Layout region records
# # # # # # #

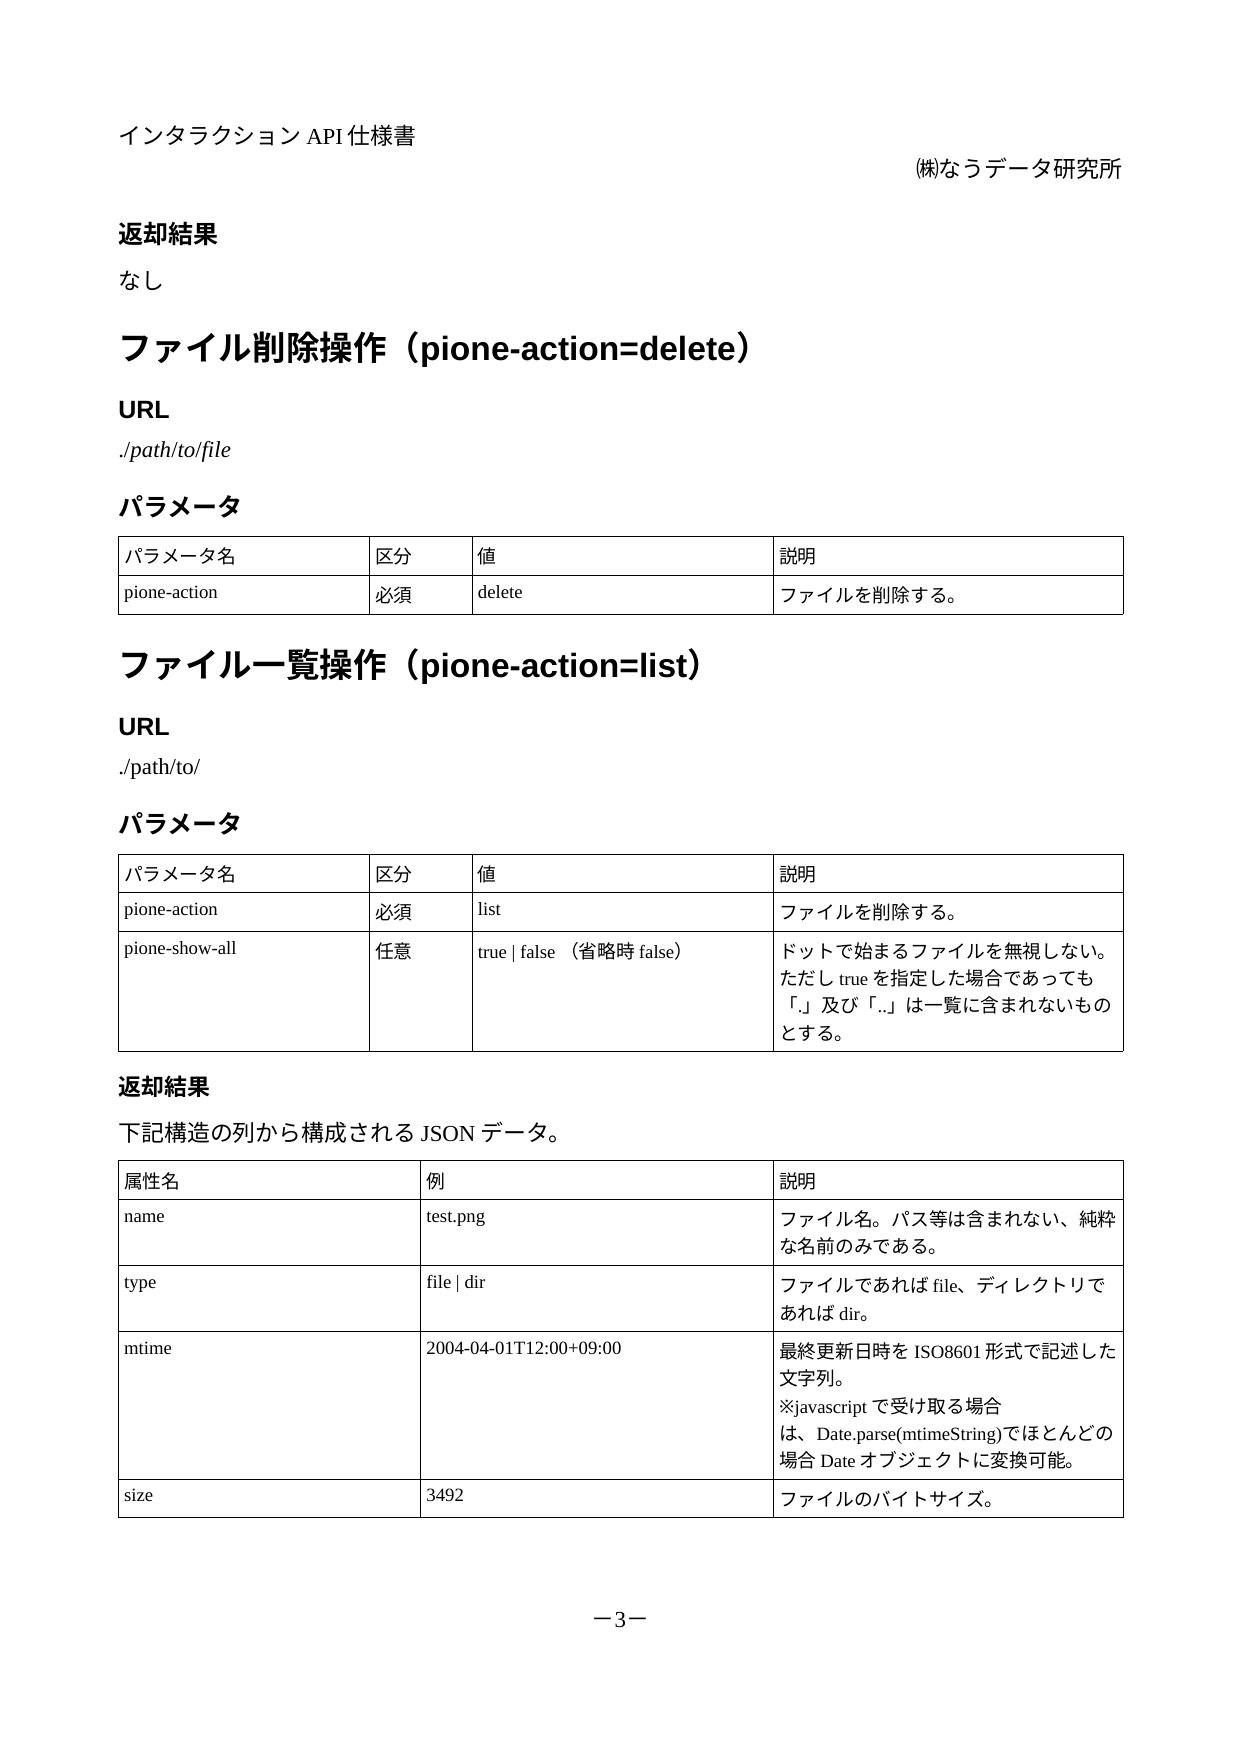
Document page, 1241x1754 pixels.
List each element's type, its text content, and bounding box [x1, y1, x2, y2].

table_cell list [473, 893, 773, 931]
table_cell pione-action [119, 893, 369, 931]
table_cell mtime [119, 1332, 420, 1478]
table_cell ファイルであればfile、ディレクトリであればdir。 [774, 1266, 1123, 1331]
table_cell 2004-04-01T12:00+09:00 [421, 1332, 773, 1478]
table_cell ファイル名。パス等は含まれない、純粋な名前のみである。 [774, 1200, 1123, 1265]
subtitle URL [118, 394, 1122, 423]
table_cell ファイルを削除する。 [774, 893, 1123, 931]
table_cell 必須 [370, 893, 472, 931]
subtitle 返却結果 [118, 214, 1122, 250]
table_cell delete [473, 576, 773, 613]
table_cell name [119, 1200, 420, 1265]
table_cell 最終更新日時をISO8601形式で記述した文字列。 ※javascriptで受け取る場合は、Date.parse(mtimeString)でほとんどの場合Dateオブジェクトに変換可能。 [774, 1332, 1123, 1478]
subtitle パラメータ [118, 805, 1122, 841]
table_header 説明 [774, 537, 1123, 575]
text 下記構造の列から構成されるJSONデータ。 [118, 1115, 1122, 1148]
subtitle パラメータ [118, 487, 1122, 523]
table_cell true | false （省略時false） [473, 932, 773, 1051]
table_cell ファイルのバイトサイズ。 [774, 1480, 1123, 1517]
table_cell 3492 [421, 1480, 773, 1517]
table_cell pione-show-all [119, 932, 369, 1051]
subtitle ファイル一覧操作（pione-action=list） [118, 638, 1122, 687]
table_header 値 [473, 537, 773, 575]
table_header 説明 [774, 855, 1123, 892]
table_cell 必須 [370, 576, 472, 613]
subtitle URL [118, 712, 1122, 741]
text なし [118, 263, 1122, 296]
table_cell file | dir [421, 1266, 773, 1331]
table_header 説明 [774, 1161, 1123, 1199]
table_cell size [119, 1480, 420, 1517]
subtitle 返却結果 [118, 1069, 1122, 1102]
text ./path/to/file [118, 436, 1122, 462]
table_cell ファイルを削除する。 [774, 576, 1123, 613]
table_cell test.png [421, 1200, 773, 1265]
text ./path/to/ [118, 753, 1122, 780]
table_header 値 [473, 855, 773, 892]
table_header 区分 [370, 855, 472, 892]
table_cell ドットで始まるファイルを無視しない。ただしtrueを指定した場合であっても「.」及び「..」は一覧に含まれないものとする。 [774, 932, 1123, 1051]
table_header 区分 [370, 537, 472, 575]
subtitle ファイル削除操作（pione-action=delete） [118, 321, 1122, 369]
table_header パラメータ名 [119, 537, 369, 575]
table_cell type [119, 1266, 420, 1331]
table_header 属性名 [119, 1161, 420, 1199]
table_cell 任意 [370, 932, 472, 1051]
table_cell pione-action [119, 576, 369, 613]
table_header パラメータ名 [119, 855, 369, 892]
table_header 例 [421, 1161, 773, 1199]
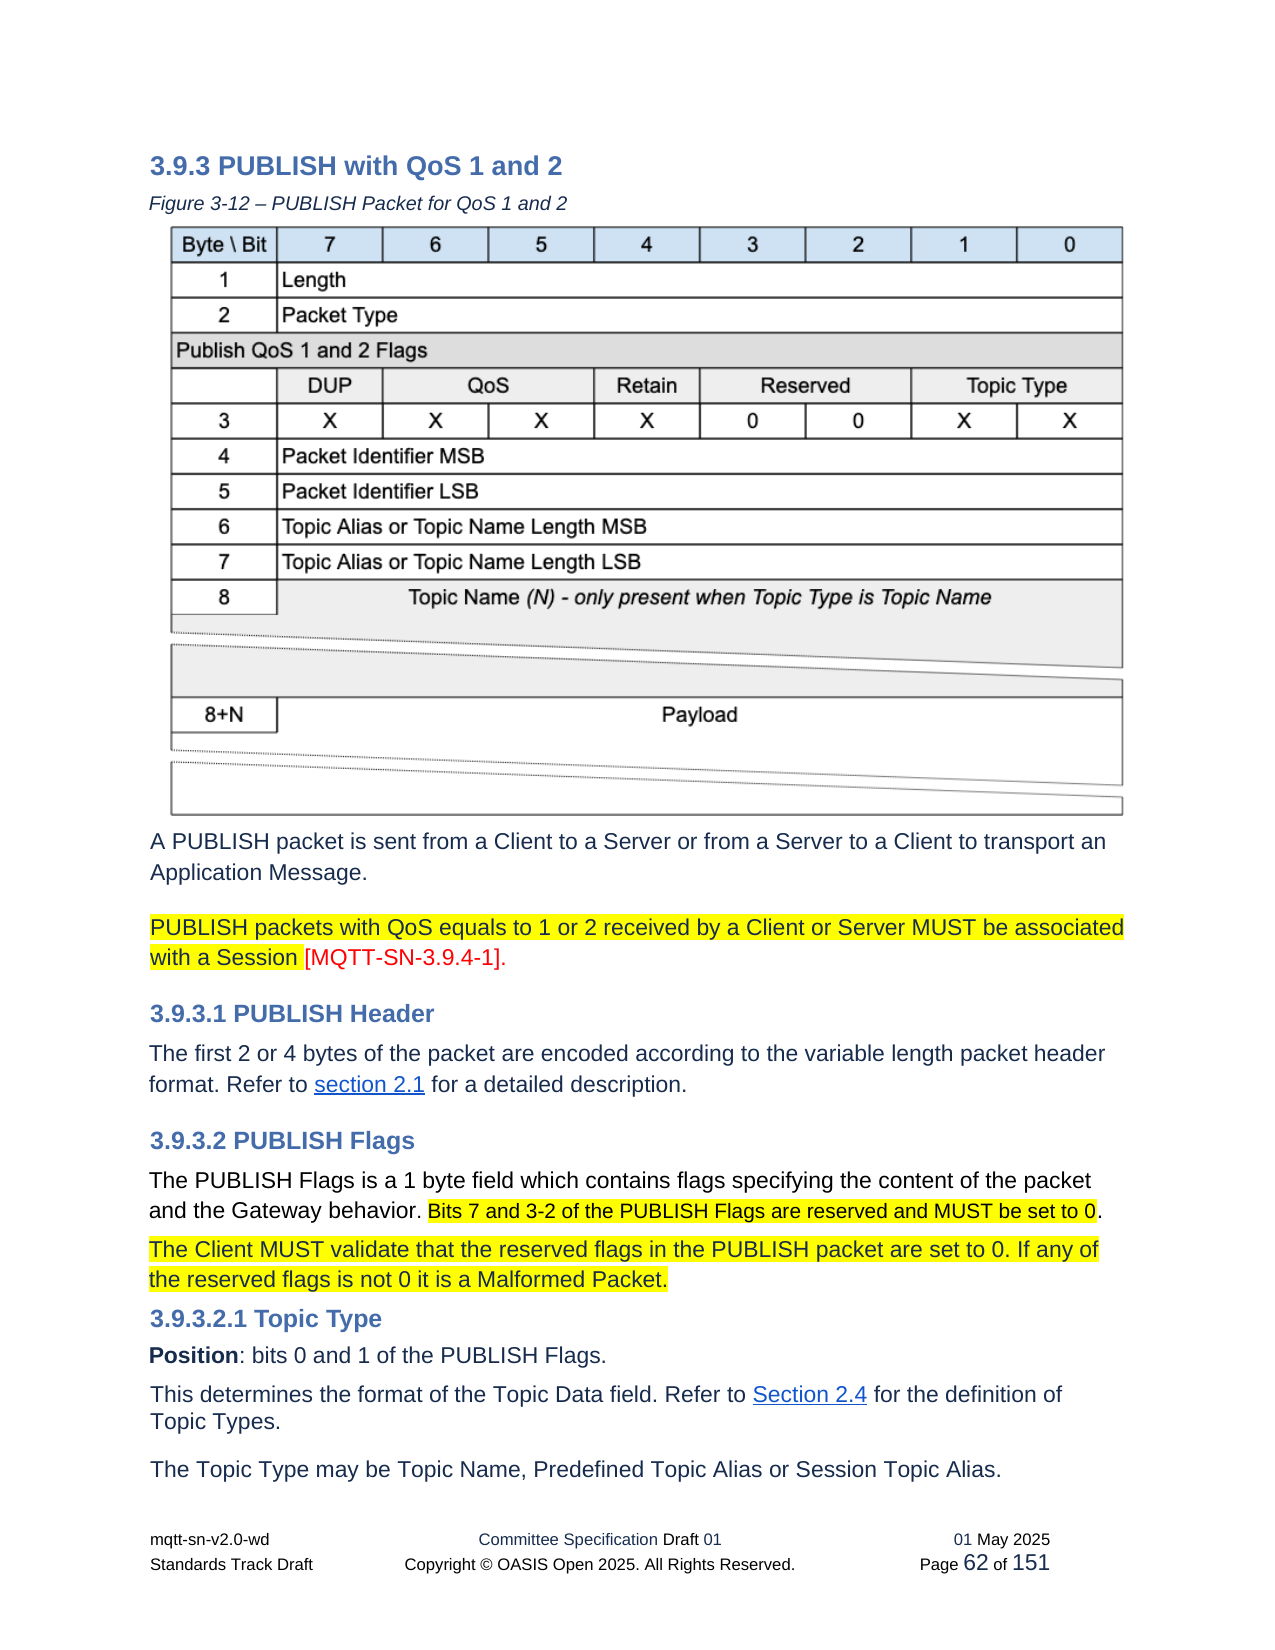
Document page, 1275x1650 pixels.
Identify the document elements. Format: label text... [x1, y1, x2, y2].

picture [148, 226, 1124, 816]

# # # # # # #

Which lines in the listing above contain the string "path"? Pick out each one and copy it.

-- EXERCISE ANSWER --
text ./path/to/file [118, 436, 1122, 462]
text ./path/to/ [118, 753, 1122, 780]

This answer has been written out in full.